“Düşünmek,

bir yıkıma

hazırlanmaktır.”[1]

Bir zamanlar, Nobel ödüllü yazar Orhan Pamuk, Türkiye’de siyasetten kaçmanın imkânsız olduğunu ve bazen “ağzını kapalı tutmayı” başaramadığı vurgusuyla; “Aslında benim siyasi sorunlarım kitaplarımın birçok dile çevrilmesiyle başladı. Çoğu zaman olmasa da bazen ağzımı nasıl kapatacağımı bilmiyorum. Sinirleniyorsunuz ve sorunun etrafından dönmek yerine gerçekleri anlatmak istiyorsunuz. Türkiye’de sadece güller ve kelebekler üzerine yazan ünlü bir yazar olsanız bile siyasetten uzak durmanız imkânsız,”[2] demişti.

St. Petersburg Devlet Üniversitesi’nin verdiği fahri doktor unvanını kabul ettiği törende, “Günümüzde gazeteler kapatılıyor, siyasi baskı çok yoğun. Susmak istemiyorum.

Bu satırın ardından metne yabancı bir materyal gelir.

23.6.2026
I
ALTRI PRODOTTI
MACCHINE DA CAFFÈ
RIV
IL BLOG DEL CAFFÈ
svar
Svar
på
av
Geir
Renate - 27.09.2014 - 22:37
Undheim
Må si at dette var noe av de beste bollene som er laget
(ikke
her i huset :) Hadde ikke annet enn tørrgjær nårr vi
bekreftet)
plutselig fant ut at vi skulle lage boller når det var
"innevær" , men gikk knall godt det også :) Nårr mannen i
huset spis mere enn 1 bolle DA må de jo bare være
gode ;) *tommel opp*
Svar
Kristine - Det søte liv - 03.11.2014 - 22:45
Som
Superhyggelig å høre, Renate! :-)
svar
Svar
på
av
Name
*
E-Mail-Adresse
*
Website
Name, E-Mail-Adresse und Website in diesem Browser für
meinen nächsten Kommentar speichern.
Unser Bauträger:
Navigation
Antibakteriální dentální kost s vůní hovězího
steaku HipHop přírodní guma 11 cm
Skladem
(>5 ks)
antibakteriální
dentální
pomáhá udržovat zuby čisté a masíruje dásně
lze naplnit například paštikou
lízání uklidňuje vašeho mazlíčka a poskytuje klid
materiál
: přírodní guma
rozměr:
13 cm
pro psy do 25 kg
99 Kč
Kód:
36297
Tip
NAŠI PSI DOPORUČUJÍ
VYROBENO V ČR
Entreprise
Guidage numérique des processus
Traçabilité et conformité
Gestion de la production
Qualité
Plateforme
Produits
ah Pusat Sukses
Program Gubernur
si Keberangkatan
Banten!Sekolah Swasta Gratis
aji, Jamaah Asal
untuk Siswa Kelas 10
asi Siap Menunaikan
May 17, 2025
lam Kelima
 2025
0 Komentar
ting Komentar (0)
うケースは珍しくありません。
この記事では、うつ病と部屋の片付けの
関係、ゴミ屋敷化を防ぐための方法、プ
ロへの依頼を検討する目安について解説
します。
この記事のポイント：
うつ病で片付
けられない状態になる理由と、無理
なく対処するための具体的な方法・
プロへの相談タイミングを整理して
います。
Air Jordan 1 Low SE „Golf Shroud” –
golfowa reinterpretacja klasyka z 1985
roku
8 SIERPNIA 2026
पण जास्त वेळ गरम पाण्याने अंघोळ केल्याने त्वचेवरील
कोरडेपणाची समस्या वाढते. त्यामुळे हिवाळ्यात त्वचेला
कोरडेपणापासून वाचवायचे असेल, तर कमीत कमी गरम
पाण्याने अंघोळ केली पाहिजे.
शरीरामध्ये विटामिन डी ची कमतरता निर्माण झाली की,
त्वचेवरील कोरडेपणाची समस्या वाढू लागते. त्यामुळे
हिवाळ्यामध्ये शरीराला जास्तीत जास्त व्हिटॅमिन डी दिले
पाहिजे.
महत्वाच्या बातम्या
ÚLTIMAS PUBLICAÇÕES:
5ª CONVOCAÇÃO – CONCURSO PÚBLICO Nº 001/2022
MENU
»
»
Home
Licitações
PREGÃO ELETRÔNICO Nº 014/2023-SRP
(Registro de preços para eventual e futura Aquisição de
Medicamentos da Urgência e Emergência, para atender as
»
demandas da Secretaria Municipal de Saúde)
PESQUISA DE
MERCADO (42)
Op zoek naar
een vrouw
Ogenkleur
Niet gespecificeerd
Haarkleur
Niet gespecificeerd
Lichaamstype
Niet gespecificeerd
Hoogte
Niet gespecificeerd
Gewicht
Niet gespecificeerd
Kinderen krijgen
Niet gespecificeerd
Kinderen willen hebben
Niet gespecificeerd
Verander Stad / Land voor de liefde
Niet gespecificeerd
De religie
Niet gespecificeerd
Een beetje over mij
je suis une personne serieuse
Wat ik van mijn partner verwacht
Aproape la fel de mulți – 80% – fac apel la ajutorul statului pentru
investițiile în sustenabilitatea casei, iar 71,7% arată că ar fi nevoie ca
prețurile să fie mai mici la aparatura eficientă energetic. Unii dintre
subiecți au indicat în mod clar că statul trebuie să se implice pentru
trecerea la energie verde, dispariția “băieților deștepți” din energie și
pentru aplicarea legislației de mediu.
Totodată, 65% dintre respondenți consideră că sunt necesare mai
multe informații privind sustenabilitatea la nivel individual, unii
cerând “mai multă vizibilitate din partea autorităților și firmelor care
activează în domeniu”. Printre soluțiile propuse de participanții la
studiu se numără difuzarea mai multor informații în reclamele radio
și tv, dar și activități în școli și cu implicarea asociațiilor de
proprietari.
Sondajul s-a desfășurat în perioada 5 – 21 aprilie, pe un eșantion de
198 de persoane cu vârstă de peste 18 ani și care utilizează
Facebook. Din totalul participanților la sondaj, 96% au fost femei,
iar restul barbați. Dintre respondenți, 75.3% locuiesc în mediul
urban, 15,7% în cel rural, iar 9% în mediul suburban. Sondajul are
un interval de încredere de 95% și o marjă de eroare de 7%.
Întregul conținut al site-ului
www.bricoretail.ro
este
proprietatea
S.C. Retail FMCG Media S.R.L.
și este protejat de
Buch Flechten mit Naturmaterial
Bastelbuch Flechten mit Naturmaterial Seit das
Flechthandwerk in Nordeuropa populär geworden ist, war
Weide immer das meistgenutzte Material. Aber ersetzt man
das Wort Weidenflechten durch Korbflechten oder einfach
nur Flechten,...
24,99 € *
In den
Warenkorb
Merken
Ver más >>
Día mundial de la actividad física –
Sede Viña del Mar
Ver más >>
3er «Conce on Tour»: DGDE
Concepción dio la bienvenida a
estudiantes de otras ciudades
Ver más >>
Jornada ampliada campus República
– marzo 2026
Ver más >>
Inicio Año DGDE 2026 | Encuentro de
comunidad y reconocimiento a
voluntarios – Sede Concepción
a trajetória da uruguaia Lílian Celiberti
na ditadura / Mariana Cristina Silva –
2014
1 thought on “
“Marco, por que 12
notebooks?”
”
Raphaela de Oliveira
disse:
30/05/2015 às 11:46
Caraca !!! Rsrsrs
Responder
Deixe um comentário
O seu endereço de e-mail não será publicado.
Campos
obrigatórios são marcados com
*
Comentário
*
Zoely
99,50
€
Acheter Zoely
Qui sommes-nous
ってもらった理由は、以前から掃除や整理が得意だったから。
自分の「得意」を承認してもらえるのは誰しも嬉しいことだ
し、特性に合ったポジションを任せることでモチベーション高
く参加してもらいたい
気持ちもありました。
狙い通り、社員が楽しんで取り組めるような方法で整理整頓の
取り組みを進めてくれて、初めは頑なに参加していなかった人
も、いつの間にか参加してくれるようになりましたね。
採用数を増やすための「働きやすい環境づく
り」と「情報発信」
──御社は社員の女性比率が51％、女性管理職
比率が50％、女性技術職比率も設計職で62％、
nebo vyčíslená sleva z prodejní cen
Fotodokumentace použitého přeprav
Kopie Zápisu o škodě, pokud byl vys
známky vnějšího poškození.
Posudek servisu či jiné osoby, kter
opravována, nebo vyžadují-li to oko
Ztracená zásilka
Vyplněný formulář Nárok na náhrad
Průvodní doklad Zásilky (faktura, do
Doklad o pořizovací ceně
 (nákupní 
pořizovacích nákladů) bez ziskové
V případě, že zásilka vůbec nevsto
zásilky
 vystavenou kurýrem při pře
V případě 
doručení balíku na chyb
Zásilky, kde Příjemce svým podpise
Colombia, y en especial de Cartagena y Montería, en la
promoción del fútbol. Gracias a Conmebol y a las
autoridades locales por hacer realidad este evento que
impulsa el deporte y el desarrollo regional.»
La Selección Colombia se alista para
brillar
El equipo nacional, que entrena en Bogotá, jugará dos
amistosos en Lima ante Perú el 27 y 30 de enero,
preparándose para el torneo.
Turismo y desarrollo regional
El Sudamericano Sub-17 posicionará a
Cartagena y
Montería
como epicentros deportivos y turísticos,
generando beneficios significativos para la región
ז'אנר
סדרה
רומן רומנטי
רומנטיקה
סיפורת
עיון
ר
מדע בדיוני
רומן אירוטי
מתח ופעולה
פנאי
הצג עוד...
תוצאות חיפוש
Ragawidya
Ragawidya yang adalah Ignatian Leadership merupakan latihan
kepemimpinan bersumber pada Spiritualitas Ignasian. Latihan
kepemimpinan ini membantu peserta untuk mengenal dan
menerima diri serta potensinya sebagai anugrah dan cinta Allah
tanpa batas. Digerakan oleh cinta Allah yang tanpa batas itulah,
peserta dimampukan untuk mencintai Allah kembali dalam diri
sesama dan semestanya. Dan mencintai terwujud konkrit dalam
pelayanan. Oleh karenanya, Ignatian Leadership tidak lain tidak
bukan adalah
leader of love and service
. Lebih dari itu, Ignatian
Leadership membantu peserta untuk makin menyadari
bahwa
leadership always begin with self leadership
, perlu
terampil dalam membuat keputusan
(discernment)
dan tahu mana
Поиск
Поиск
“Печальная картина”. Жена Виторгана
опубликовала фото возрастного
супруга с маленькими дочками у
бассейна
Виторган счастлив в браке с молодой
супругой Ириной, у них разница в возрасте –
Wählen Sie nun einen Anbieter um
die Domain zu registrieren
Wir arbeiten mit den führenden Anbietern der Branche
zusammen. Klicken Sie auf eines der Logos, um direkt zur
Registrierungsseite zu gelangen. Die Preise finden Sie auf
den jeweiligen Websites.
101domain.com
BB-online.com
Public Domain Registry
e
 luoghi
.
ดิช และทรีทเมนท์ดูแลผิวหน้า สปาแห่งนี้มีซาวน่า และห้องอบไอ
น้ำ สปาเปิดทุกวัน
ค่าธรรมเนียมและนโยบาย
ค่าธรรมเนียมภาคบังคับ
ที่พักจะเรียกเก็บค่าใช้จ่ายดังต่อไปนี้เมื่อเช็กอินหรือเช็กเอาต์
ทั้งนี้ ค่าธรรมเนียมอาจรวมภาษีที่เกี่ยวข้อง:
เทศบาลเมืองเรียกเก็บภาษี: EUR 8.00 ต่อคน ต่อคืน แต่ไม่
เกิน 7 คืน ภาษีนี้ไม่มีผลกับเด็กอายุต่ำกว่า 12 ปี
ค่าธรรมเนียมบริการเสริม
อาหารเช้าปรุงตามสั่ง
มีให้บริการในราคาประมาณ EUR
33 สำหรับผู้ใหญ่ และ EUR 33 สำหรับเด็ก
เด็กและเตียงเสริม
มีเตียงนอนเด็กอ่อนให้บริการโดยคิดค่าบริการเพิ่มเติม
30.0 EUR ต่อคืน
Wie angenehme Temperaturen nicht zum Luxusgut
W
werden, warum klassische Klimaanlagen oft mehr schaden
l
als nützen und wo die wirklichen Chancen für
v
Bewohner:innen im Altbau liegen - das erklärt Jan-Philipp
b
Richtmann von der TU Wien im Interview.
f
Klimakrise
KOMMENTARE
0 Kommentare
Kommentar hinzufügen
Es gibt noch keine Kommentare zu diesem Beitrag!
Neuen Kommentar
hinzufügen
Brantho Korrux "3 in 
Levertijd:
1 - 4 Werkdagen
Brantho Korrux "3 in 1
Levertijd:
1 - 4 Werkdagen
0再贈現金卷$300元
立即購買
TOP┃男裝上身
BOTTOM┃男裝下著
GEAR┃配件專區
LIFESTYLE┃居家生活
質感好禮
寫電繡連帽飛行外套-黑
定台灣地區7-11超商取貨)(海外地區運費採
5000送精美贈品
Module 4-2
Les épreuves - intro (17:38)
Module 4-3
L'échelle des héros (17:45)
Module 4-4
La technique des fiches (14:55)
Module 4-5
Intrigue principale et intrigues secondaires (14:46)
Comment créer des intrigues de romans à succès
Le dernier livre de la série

Sorun da birilerinin İslâmlaştırılması değil, birilerinin olmaması. Sorun özgür olamamak” ifadelerini kullanmıştı.[3]

‘Kara Kitap’ı yazarken kendisine, “Daha gençsin önce hayatı tanı,” diyenlere kızdığını ama şimdi onlara hak verdiğini söyleyen[4] Orhan Pamuk (OP) bunları dillendirdiğinde yıl 2015’di ve “Özetle, çok mutluyum,”[5] diyordu.

Tam da o günlerde OP, Can Dündar ve Erdem Gül’ün tutuklanmasını eleştirip, “Muhalif gazetecilerin dövüldüğü, hapse atıldığı, haklarında dava üzerine dava açıldığı, tehdit edildiği ve gazetelerine el konduğu bir ülkede iktidar olmaktan da gurur duyabiliyorlar mı diye sormak isterim sayın milletvekillerine,”[6] diye haykırıyordu.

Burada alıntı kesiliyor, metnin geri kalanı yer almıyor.